» **Written task**
Examine the material below. Gather every line in which the string "What" appears.

Provided records below:

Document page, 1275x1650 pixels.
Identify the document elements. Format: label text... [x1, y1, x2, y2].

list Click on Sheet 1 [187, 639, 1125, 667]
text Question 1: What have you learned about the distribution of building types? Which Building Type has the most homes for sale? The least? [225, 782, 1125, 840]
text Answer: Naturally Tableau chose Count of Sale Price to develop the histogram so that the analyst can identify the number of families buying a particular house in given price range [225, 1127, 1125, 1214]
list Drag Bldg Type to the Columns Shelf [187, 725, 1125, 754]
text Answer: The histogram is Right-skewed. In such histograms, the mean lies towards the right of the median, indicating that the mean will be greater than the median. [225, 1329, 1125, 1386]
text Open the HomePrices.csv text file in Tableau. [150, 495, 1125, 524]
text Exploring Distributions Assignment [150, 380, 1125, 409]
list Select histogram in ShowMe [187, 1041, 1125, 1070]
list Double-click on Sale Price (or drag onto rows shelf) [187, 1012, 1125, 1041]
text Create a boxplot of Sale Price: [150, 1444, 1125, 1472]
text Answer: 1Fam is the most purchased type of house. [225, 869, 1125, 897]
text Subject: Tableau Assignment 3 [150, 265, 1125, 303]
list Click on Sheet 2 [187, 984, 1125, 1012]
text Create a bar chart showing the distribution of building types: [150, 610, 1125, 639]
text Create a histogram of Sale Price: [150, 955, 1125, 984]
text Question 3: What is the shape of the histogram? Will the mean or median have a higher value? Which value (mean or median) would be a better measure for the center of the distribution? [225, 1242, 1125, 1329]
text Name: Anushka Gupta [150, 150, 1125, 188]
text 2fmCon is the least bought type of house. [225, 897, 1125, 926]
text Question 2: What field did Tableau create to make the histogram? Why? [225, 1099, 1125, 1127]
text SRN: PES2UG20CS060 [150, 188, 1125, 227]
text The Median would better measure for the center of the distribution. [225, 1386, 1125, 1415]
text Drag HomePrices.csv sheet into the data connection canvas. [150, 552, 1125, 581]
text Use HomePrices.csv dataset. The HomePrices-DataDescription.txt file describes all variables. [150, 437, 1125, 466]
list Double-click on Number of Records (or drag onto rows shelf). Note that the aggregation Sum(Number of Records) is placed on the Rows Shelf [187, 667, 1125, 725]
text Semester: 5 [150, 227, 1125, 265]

End of Provided records.

» **Solution to the problem**
text Question 1: What have you learned about the distribution of building types? Which Building Type has the most homes for sale? The least? [225, 782, 1125, 840]
text Question 3: What is the shape of the histogram? Will the mean or median have a higher value? Which value (mean or median) would be a better measure for the center of the distribution? [225, 1242, 1125, 1329]
text Question 2: What field did Tableau create to make the histogram? Why? [225, 1099, 1125, 1127]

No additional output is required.